SR 174 begins at an intersection with SR 17 in Leahy, a small community in Douglas County. The western terminus is only accessible from SR 17 southbound, access from SR 17 northbound is provided by the Leahy spur of SR 174. From Leahy, the highway travels northeastward through grasslands with few farms before turning southeast to intersect its Crown Point spur near the Grand Coulee Dam. The roadway then enters Grant County and the city of Grand Coulee and becomes the Bridgeport Highway. SR 174 continues to the Grand Coulee Dam federal reservation and state maintenance ends through the area.

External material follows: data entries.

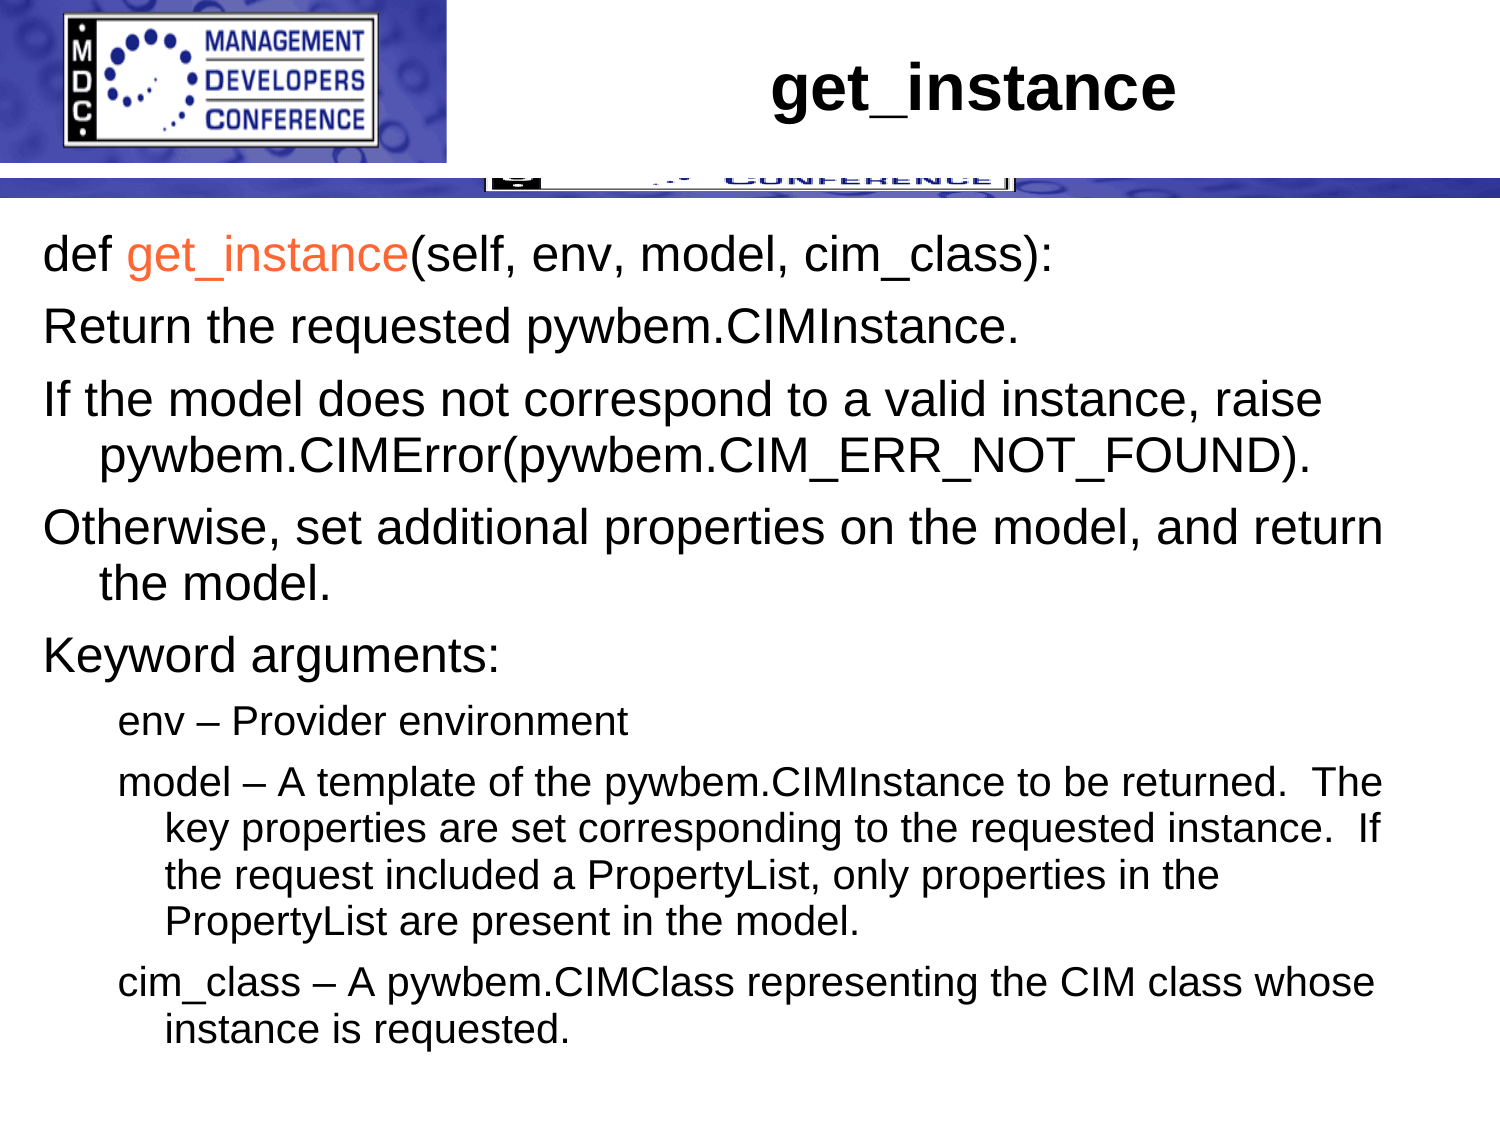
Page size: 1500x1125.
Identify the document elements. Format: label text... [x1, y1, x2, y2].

title get_instance [447, 7, 1500, 169]
list def get_instance(self, env, model, cim_class): Return the requested pywbem.CIMInstance. If the model does not correspond to a valid instance, raise pywbem.CIMError(pywbem.CIM_ERR_NOT_FOUND). Otherwise, set additional properties on the model, and return the model. Keyword arguments: env – Provider environment model – A template of the pywbem.CIMInstance to be returned. The key properties are set corresponding to the requested instance. If the request included a PropertyList, only properties in the PropertyList are present in the model. cim_class – A pywbem.CIMClass representing the CIM class whose instance is requested. [42, 226, 1433, 1067]
picture [0, 0, 447, 163]
picture [0, 178, 1500, 198]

After the gap in maintenance in Grand Coulee, SR 174 travels over the Columbia Basin Canal and intersects with SR 155, which is named Midway Avenue through Grand Coulee. After the intersection, the highway is named Grand Coulee Avenue and passes Grand Coulee Middle School and Skilskin High School before leaving the city and the county. The roadway enters Lincoln County and continues southeast to its eastern terminus, an intersection with SR 21, northwest of Wilbur; SR 21 continues south to intersect with U.S. Route 2 (US 2).

==History==

SR 174 had previously been parts of various county roads until 1937, when Washington established a system of primary and secondary highways throughout the state. One of the secondary highways, Secondary State Highway 10B (SSH 10B) ran from Primary State Highway 10 (PSH 10) in Bridgeport to Coulee Dam, near the Grand Coulee Dam that was built in 1942. It was planned in conjunction with the dam project in the late 1930s and began construction in 1939. Another secondary highway, Secondary State Highway 4C (SSH 4C) ran from Grand Coulee to PSH 4 near Wilbur. In 1951, the western terminus SSH 10B was moved from Bridgeport to PSH 10 in Leahy and a western portion from PSH 2 in Farmer to PSH 10 in Mansfield. A branch of SSH 10B from its main route to the Crown Point viewing area of the Grand Coulee Dam was added in 1955. SR 174 was formed after a 1964 renumbering of Washington state highways, eliminating the previous Primary and secondary highway system. SSH 10B and SSH 4C were connected to become the new highway and the renumbering went into effect in 1970. In 2009, a second spur
in Leahy was established and added to the state highway system.

==Major intersections==

| County | Location | mi | km | Destinations | Notes |
| Douglas | ​ | 0.00 | 0.00 | SR 17 north – Bridgeport, Chief Joseph Dam | Western terminus, at-grade intersection |
| ​ | 0.14 | 0.23 | SR 174 Spur south to SR 17 south – Coulee City |  |
| Coulee Dam | 19.55 | 31.46 | SR 174 Spur east |  |
| Grant | Grand Coulee | 21.49 | 34.58 | SR 155 (Midway Avenue) – Electric City, Coulee Dam |  |
| Lincoln | Wilbur | 40.66 | 65.44 | SR 21 – Keller, Republic | Eastern terminus, at-grade intersection |
1.000 mi = 1.609 km; 1.000 km = 0.621 mi

==Spur routes==
State Route 174 (SR 174) has two spur routes, a type of special route.

===Leahy spur===

The Leahy spur of SR 174 is a 0.09 mi long two-lane spur route that was added to the state highway system in 2009. The roadway is named Leahy Road and serves as a connector from northbound SR 17 to SR 174.

===Crown Point spur===

The older spur route is located near the Grand Coulee Dam and connects SR 174 to Crown Point State Park, part of the Lake Roosevelt National Recreation Area, within the community of Coulee Dam. The highway, named Crown Point Road, is 1.37 mi long and was added in 1964. The Crown Point Spur was a spur route of SSH 10B, established in 1955, prior to 1964. The roadway itself is within federal property and is not numbered or maintained by the state.